For the first time in years I went to my CD collection and I pulled out my copy of his great album, Forbidden Songs of the Dying West.  I had it on my iPod, too, but it was essential to listen to it, after all this time, and in memory of the man, on CD: to slide the liner-notes out from the CD case, as I had so many times all those years ago; to flip that little booklet open and read again Leven’s impassioned and direct blurb on the first inside page.  As Leven sings, in the second verse of the album’s opening song, “Lonely in a café/Staring at an empty plate/In the sorrow of the traffic/I felt my mind disintegrate”, I read once more his recounting of the news of the death of Gerald Durrell, whose books I borrowed – stole, for I never gave them back – from a girlfriend of my brother’s and read avariciously as a child:


I was listening to BBC Radio News, and the man announced the death of the much-loved naturalist Gerald Durrell. He talked about how Durrell had avowed that he preferred animals to people.  Asked why this was Durrell said something like this: ‘Well animals don’t drive cars, they don’t make nerve gas, but most important of all, they don’t go to cocktail parties’.

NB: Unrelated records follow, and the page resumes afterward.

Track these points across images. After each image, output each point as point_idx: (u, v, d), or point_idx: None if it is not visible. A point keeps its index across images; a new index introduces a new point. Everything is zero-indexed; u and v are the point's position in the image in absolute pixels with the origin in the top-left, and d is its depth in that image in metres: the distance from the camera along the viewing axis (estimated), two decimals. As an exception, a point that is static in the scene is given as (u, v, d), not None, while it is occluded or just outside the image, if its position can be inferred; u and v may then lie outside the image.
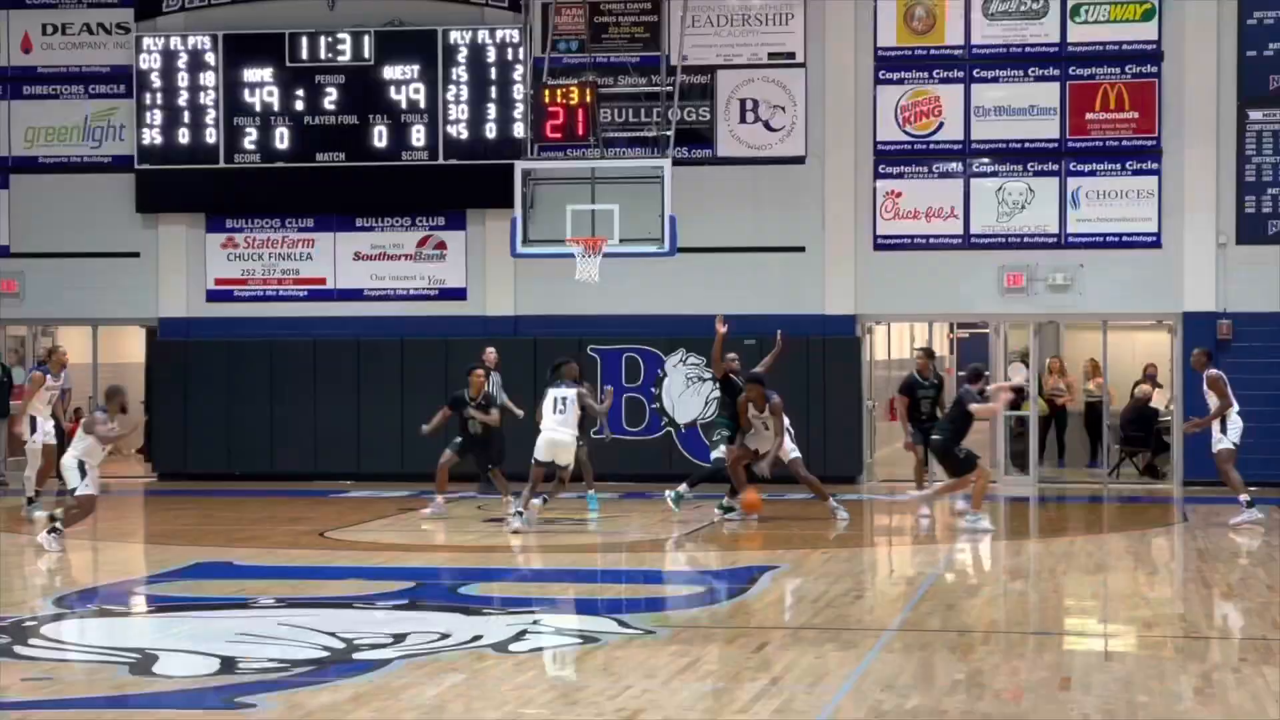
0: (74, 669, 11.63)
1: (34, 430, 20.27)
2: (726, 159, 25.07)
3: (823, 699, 10.49)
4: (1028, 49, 24.50)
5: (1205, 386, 20.07)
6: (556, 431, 19.33)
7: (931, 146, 24.72)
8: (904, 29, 24.74)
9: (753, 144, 25.04)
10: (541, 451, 19.37)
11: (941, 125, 24.69)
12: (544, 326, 25.28)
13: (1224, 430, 19.89)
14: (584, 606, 14.28)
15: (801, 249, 24.97)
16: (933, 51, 24.73)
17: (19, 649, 12.16)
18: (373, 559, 17.47)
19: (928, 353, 22.11)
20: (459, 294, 25.75)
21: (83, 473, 17.32)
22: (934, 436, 19.95)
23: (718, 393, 21.55)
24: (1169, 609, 14.22)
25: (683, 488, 20.61)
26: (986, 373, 21.37)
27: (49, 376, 20.62)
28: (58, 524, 17.46)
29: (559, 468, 19.61)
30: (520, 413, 21.41)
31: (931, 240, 24.75)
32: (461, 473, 21.13)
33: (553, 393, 19.55)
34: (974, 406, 19.44)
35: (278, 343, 25.35)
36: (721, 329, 20.34)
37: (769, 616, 13.64)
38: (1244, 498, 19.64)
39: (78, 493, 17.38)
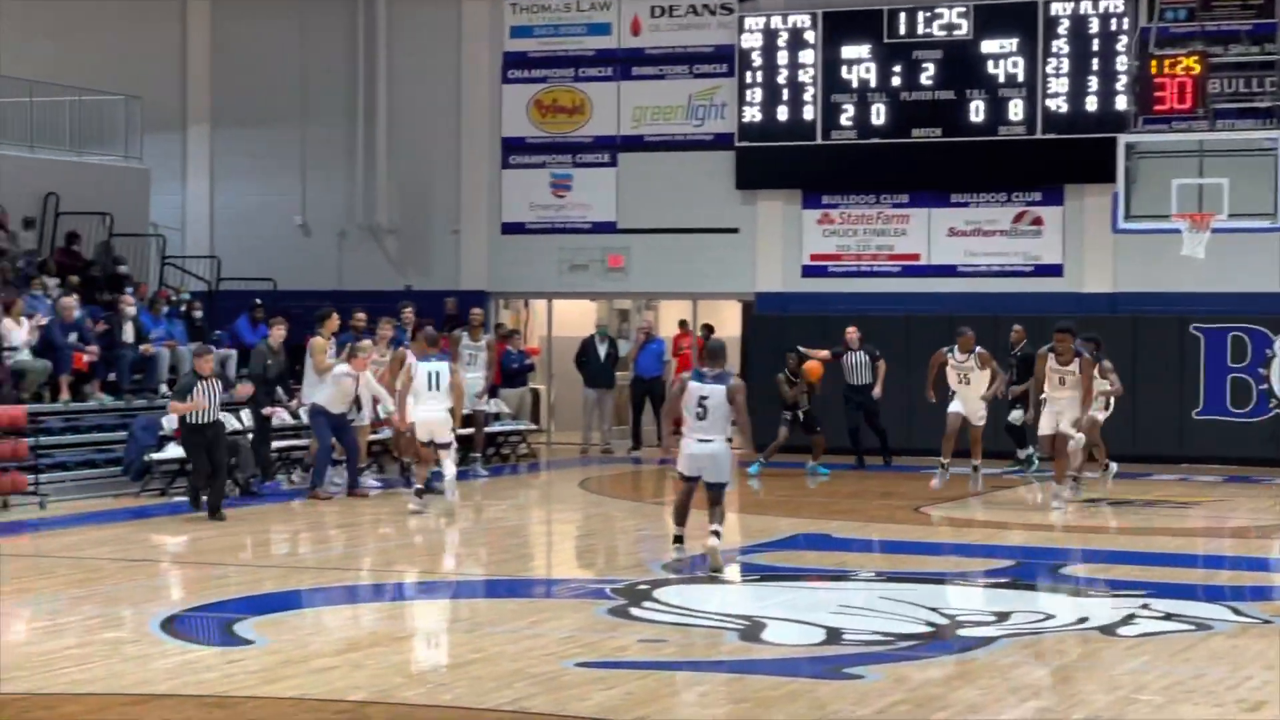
0: (687, 633, 11.96)
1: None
2: (1343, 129, 23.81)
3: None
4: None
5: None
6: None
7: None
8: None
9: (1372, 113, 23.69)
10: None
11: None
12: (1143, 304, 24.59)
13: None
14: (1192, 592, 13.79)
15: None
16: None
17: (634, 610, 12.60)
18: (969, 535, 17.40)
19: None
20: (1054, 270, 25.34)
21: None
22: None
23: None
24: None
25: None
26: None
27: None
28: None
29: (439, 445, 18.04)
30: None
31: None
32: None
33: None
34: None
35: (870, 318, 25.43)
36: None
37: (1395, 611, 12.88)
38: None
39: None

This was at 3 pm.  At 5 pm the news item was repeated but now the reference to animals not making nerve gas had disappeared.  Quite apart from why, where had the nerve gas gone?  Even in death, especially in death, Gerald Durrell’s song about nerve gas had become forbidden – a Forbidden Song of the Dying West.


I’d be lying if I said that in the last ten months I’ve listened to no music but Jackie Leven’s; or even that I’d listened to his music very much at all.  I listened to those few albums of his that I still possess, and I searched the record shops near me for others, but he’s even less well-known now in Australia than he was in the nineties; I could have ordered some online, but I’ve never been overly fond of that; and besides, I didn’t have very much money.  But now that I’m older I find that memories of my youthful passions appear from time to time, brightly, like a white bird in a forest; like a message of tenderness in a culture of casual fury.  Whether we’re the sum of our parts or more than that I don’t know, I’m still too young to say; but one way or another those parts make us up.  We move, and move on, and move on again; we gather as we go.  Many years ago, starting form little more than an impulse, I gathered Jackie Leven’s music to me, and I’ll have it with me always: from time to time I’ll raise my eyes to Jackie Leven, and I’ll find him staring right back at me.